What they were up against was a hat. To be precise, a red trucker cap with the words ‘Make America Great Again’ stitched in white thread across the front panel. We all know what we’re talking about: the MAGA hat became an icon of the Trump campaign. We find it here sealed in a Perspex cuboid on a plinth. Whilst I’m sure one motivation for this mode of display is defensive lest – perhaps inspired by the mood of the exhibition – someone should deface or despoil the artefact, there’s also something playful and significant going on. The hastily-conceived, mass-produced item is elevated to the status of great art; it’s a Saxon decorative helmet or the Mona Lisa, near-sacred items to be venerated, fetishized even. It’s perverse, but the MAGA hat is perhaps the most successful piece of design on display: instantly recognisable at rallies and on rolling news footage, the garment communicated its message beyond the legibility of the text itself, a signifier of both belonging and provocation.
Behind the hat is a wall of magazine covers – all carrying a version of Trump’s image – from publications around the world. The Donald’s distinctive features – the bouffant backcomb, the perma-tan, the puckered mouth – have proven irresistible to cartoonists and illustrators. Der Spiegel imagined him as a blazing meteor on path to consume the earth; Time envisaged his face as a wrecking ball; Adbusters cheekily re-positioned its cover barcode on Trump’s top lip as a Hitler moustache; and, perhaps most fittingly, the food magazine Tapas rendered Trump’s profile in baloney and bananas.

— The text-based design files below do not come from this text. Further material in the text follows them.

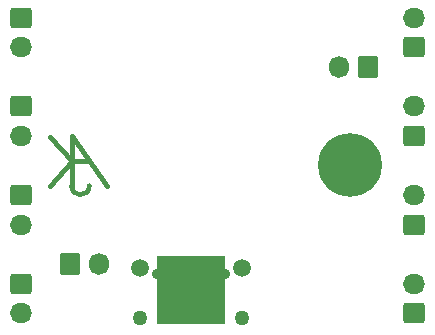
<source format=gbr>
%TF.GenerationSoftware,KiCad,Pcbnew,(6.0.5-0)*%
%TF.CreationDate,2022-05-31T16:46:30+01:00*%
%TF.ProjectId,Relay8,52656c61-7938-42e6-9b69-6361645f7063,1*%
%TF.SameCoordinates,Original*%
%TF.FileFunction,Soldermask,Bot*%
%TF.FilePolarity,Negative*%
%FSLAX46Y46*%
G04 Gerber Fmt 4.6, Leading zero omitted, Abs format (unit mm)*
G04 Created by KiCad (PCBNEW (6.0.5-0)) date 2022-05-31 16:46:30*
%MOMM*%
%LPD*%
G01*
G04 APERTURE LIST*
G04 Aperture macros list*
%AMRoundRect*
0 Rectangle with rounded corners*
0 $1 Rounding radius*
0 $2 $3 $4 $5 $6 $7 $8 $9 X,Y pos of 4 corners*
0 Add a 4 corners polygon primitive as box body*
4,1,4,$2,$3,$4,$5,$6,$7,$8,$9,$2,$3,0*
0 Add four circle primitives for the rounded corners*
1,1,$1+$1,$2,$3*
1,1,$1+$1,$4,$5*
1,1,$1+$1,$6,$7*
1,1,$1+$1,$8,$9*
0 Add four rect primitives between the rounded corners*
20,1,$1+$1,$2,$3,$4,$5,0*
20,1,$1+$1,$4,$5,$6,$7,0*
20,1,$1+$1,$6,$7,$8,$9,0*
20,1,$1+$1,$8,$9,$2,$3,0*%
G04 Aperture macros list end*
%ADD10C,0.450000*%
%ADD11RoundRect,0.260000X-0.675000X0.600000X-0.675000X-0.600000X0.675000X-0.600000X0.675000X0.600000X0*%
%ADD12O,1.870000X1.720000*%
%ADD13C,0.870000*%
%ADD14C,1.520000*%
%ADD15C,1.270000*%
%ADD16RoundRect,0.260000X0.675000X-0.600000X0.675000X0.600000X-0.675000X0.600000X-0.675000X-0.600000X0*%
%ADD17RoundRect,0.260000X0.600000X0.675000X-0.600000X0.675000X-0.600000X-0.675000X0.600000X-0.675000X0*%
%ADD18O,1.720000X1.870000*%
%ADD19RoundRect,0.260000X-0.600000X-0.675000X0.600000X-0.675000X0.600000X0.675000X-0.600000X0.675000X0*%
%ADD20C,5.400000*%
G04 APERTURE END LIST*
D10*
%TO.C,AJK1*%
X90600000Y-43125000D02*
X92400000Y-45125000D01*
X92400000Y-43025000D02*
X95400000Y-47225000D01*
X92400000Y-45125000D02*
X93900000Y-45125000D01*
X92400000Y-43025000D02*
X92400000Y-47225000D01*
X92400000Y-45125000D02*
X90600000Y-47225000D01*
X92400000Y-47225000D02*
G75*
G03*
X93900000Y-47225000I750000J0D01*
G01*
%TO.C,U9*%
G36*
X105400000Y-58950000D02*
G01*
X99600000Y-58950000D01*
X99600000Y-53150000D01*
X105400000Y-53150000D01*
X105400000Y-58950000D01*
G37*
%TD*%
D11*
%TO.C,J4*%
X88150000Y-40500000D03*
D12*
X88150000Y-43000000D03*
%TD*%
D13*
%TO.C,J1*%
X105390000Y-54710000D03*
D14*
X106820000Y-54220000D03*
D13*
X99610000Y-54710000D03*
D15*
X98180000Y-58390000D03*
D14*
X98180000Y-54220000D03*
D15*
X106820000Y-58390000D03*
%TD*%
D11*
%TO.C,J3*%
X88150000Y-33000000D03*
D12*
X88150000Y-35500000D03*
%TD*%
D16*
%TO.C,J10*%
X121350000Y-35500000D03*
D12*
X121350000Y-33000000D03*
%TD*%
D17*
%TO.C,J11*%
X117500000Y-37150000D03*
D18*
X115000000Y-37150000D03*
%TD*%
D19*
%TO.C,J2*%
X92250000Y-53850000D03*
D18*
X94750000Y-53850000D03*
%TD*%
D11*
%TO.C,J6*%
X88150000Y-55500000D03*
D12*
X88150000Y-58000000D03*
%TD*%
D16*
%TO.C,J7*%
X121350000Y-58000000D03*
D12*
X121350000Y-55500000D03*
%TD*%
D16*
%TO.C,J9*%
X121350000Y-43000000D03*
D12*
X121350000Y-40500000D03*
%TD*%
D16*
%TO.C,J8*%
X121350000Y-50500000D03*
D12*
X121350000Y-48000000D03*
%TD*%
D11*
%TO.C,J5*%
X88150000Y-48000000D03*
D12*
X88150000Y-50500000D03*
%TD*%
D20*
%TO.C,U8*%
X116000000Y-45500000D03*
%TD*%
M02*

</source>
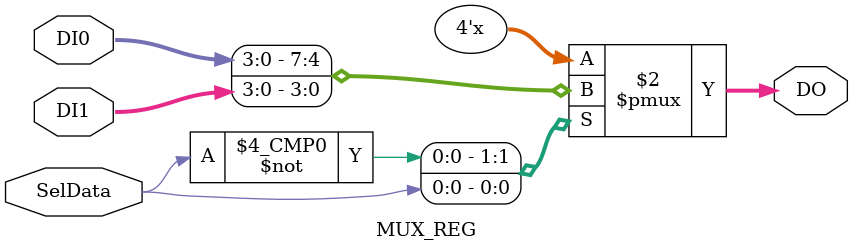
<source format=v>
`timescale 1ns / 1ps
module MUX_REG(
    input [3:0] DI0,
    input [3:0] DI1,
    input SelData,
    output reg [3:0] DO
    );
	 
always @* begin
	case(SelData)
		0: DO <= DI0;
		1: DO <= DI1;
	endcase
end

endmodule

</source>
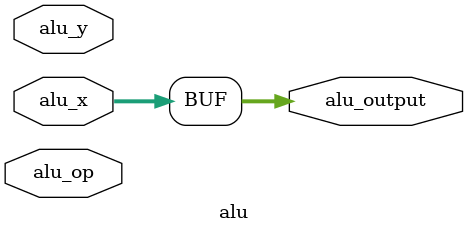
<source format=v>
module alu (
    input wire [2:0] alu_op,
    input wire [7:0] alu_x,
    input wire [7:0] alu_y,

    output wire [7:0] alu_output
);

assign alu_output = alu_x;

endmodule
</source>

We cannot escape Trump. Yet in playing the perfect antagonist he has proven a gift to practitioners of graphic dissent. To return to Auden’s poem, when he writes of the “ironic points of light” that “Flash out wherever the Just / Exchange their messages” he touches on the power of graphic protest exemplified in this exhibition. Creating and sharing are acts of solidarity. The cartoon, the zine, the placard, the flag, the hashtag, and the meme – all can be expressions of Auden’s “affirming flame” that burns all the more brightly in gloomy times.